Our parents did not talk about loss. Sometimes, once in a long while, they might offhandedly mention soldiers or a violent father, but nobody ever said anything about what must have happened: abuse, sexual assault, the traumas of poverty and war. But even at a young age, without understanding what these things were, we sensed them as we kicked our way through the currents of our day. We could feel it looming somewhere, large and dark beneath everything: our parents’ pain.

So when the hands came, we offered our cheeks. We offered ourselves as conduits for their anguish because they had suffered so we wouldn’t, so we could watch Saturday morning cartoons and eat sugary cereal and go to college and trust the government and never go hungry. We excused all of it, absorbed the slaps and the burns and the canings and converted them into perfect report cards to wipe away our parents’ brutal pasts. We did the work, as they like to say now. We got into good colleges, got internships and postdocs, and eventually moved on to successful, rewarding careers in big cities that paid us enough money to buy high-end audio gear for our modernist apartments. We achieved the American Dream because we had no other choice.



* * *





For a long time, this was the story I remembered about my childhood. I told myself it was not worth dwelling on. It was what it was. It was the price you paid for growing up in the Valley of Heart’s Delight. My story was the same as everyone else’s story.

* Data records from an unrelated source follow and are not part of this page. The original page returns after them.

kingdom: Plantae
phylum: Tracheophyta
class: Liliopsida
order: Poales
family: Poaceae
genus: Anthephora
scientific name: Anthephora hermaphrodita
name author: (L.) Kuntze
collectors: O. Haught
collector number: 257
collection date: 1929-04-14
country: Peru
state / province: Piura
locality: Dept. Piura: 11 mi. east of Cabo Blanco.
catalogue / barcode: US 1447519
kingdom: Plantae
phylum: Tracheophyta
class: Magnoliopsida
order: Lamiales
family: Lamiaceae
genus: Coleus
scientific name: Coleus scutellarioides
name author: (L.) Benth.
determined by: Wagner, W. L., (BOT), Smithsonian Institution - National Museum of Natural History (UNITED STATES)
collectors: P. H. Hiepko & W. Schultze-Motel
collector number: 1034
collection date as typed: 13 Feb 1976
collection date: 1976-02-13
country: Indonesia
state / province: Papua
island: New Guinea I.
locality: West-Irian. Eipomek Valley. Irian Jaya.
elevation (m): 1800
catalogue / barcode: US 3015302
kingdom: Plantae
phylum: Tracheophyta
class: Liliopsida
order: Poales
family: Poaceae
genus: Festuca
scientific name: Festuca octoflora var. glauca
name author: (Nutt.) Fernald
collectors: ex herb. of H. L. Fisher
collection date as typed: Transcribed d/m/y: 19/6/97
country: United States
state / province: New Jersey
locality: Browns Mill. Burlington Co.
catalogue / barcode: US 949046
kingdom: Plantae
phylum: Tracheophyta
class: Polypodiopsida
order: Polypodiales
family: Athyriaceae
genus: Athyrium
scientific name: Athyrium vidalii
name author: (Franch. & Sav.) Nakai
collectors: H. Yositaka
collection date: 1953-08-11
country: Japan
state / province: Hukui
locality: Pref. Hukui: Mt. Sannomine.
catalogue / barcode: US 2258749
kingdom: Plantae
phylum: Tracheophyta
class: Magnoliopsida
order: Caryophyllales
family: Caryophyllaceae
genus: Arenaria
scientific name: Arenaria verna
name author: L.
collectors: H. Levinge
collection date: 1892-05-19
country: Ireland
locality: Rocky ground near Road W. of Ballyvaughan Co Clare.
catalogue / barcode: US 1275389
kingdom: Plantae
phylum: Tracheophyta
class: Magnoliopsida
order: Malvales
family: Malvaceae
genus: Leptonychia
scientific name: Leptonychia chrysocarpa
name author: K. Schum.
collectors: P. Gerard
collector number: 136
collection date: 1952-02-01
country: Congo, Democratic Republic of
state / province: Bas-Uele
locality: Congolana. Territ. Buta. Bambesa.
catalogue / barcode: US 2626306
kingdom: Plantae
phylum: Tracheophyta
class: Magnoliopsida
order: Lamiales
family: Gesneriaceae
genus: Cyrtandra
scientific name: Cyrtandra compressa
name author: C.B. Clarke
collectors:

But now, I wasn’t so sure.





CHAPTER 24





I’m blasting “Work” by Jimmy Eat World on the 280 from SFO to San Jose—a tribute to the last version of myself to embark on this drive. I listened to this song every day on my way to high school—an anticipatory anthem to escape. Can we take a ride? Get out of this place while we still have time?

I allow myself a moment to feel pride for that teenage self, the way she harvested that emo-pop angst into a rocket that blasted her out of this goddamn town. Then I shiver a bit, wondering what she would think of me now, driving back of my own volition, still sporting blue hair and combat boots fifteen years later.



* * *





I’ve come back to San Jose to fact-check my abuse.

I’ve come back because ever since my diagnosis, I’ve been questioning the reliability of memory.